Getting Started with dip.io

The dip.io module serves two purposes. Firstly it provides the support to applications to enable the reading and writing of models. Secondly it provides support for implementing new formats and forms of storage so that they can be used by existing applications without needing to make any changes to those applications. The basis of all this support is an i/o manager which is an object that implements or can be adapted to the IIoManager interface.

Concepts

dip considers storage to be either streaming storage or structured storage. Streaming storage stores data as a byte stream. A filesystem is the most common example of streaming storage. Structured storage stores data in a storage specific structure. An SQL database would be an example of structured storage.

A model is stored according to a data format. When a model is written it is encoded according to the format. When it is read it is decoded from the format. A model will normally have a native format which is used when reading and writing the model. It may be possible to export a model to other formats and to import a model from other formats. Each format has a unique string identifier.

A codec is an object that implements an encoder and/or a decoder for a particular format. Streaming storage has no implicit format and so it is used in conjunction with an explicit codec. The codec effectively imposes the structure of the data on top of the byte stream. Structured storage has, by definition, an implicit format and, therefore, an implicit codec.

A codec specifies encoder and decoder interfaces that a model must implement, or be able to be adapted to, in order to be encoded and decoded.

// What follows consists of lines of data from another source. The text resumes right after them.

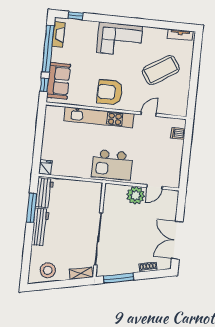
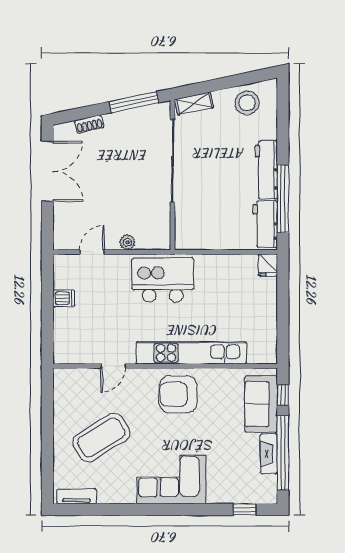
fireplace: (58, 34) -> (269, 454), moved
armchair: (110, 92) -> (178, 394), turned 180
dishwasher: (178, 134) -> (64, 298), moved
plant: (136, 195) -> (127, 242), width x0.53, depth x0.53
window: (32, 208) -> (283, 199), width x1.46

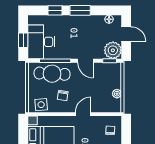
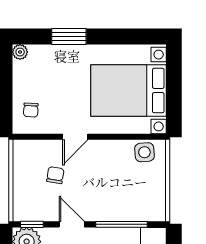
cafe table: (52, 74) -> (127, 203), removed
plant: (117, 94) -> (20, 170), removed
chair: (63, 95) -> (55, 175), moved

A model is stored at a storage location that is unique within a particular piece of storage. For example, the location of a model stored in a filesystem is the absolute path name of the file containing the encoded model. A storage location may be implicit. This means that where a model is stored is determined by the value of the model and is not specified by the user.

Reading and Writing a Model

In Getting Started with dip.shell we briefly described the steps to be taken to ensure that a model could be written to and read from storage. Here we will reiterate those steps.

  • Unless one already exists, create a codec, i.e. an object that implements the ICodec interface, for the model’s native format. A codec will specify decoder and encoder interfaces that a model must implement or be able to be adapted to.
  • Ensure that the model implements the decoder and encoder interfaces. This is normally done by creating appropriate adapters. Whether or not a single adapter is used for both interfaces is a matter of personal programming style.
  • Create an instance of the codec and add it to the i/o manager’s list of codecs.

Note that some codecs may only support decoding or encoding but not both. Such codecs would not be used as a model’s native format but they would still be useful when importing from or exporting to non-native formats.

dip provides two codecs that between them cover many common cases.

  • The UnicodeCodec codec, with its IUnicodeDecoder decoder interface and IUnicodeEncoder encoder interface, stores a model as a Unicode byte stream. By default it uses the UTF-8 encoding.
  • The XmlCodec codec, with its IXmlDecoder decoder interface and IXmlEncoder encoder interface, stores a Model instance as XML.

Implementing a New Type of Storage

The need to implement a new type of storage arises less often than the need to implement a new codec. When the need does arise it is typically as a result of some new technology or service becoming available that can be used by many applications rather than something that is application specific. For example, an organisation may subscribe to a cloud based file service. A new type of storage would then be implemented to provide access to it. All existing applications could then use it without making changes to those applications.

The other situation that would require a new type of storage to be implemented is when a database is being used as structured storage.

In this section we describe the high level steps taken to implement a new type of storage, including the interfaces and classes that need to be written.

The IStreamingStorageFactory interface must be implemented by a streaming storage factory, and its __call__() method must return an implementation of the IStorage interface.

The IStructuredStorageFactory interface must be implemented by a structured storage factory, and its __call__() method must also return an implementation of the IStorage interface.

The IStorage interface defines read() and write() methods to do the reading and writing of an object from and to a specific storage location.

IStorage also defines the ui attribute which is an implementation of the IStorageUi interface. This interface defines methods that create the necessary user interfaces that the user will use to select a storage location. For example, the filesystem storage type included with dip provides access (assuming the default PyQt5 toolkit) to QFileDialog using this mechanism. A storage type that handled a database may implement a database browser.

Defining a Storage Policy

Sometimes you may have a situation where a model can be read from or written to a particular storage type, but you want to place restrictions on that access and the options presented to the user. For example, a certain type of user may only be able to read from the storage, or access to the storage may be limited to certain times of the day, or you simply wish to prevent a certain type of model from ever being written a certain type of storage.

The i/o manager will consult a list of storage policies to determine if a model using a particular format should actually be allowed to be read from or written to a particular storage instance. A policy is a callable that is passed the format and the storage instance and should return True if the access is permitted. If any policy returns False then the access is denied.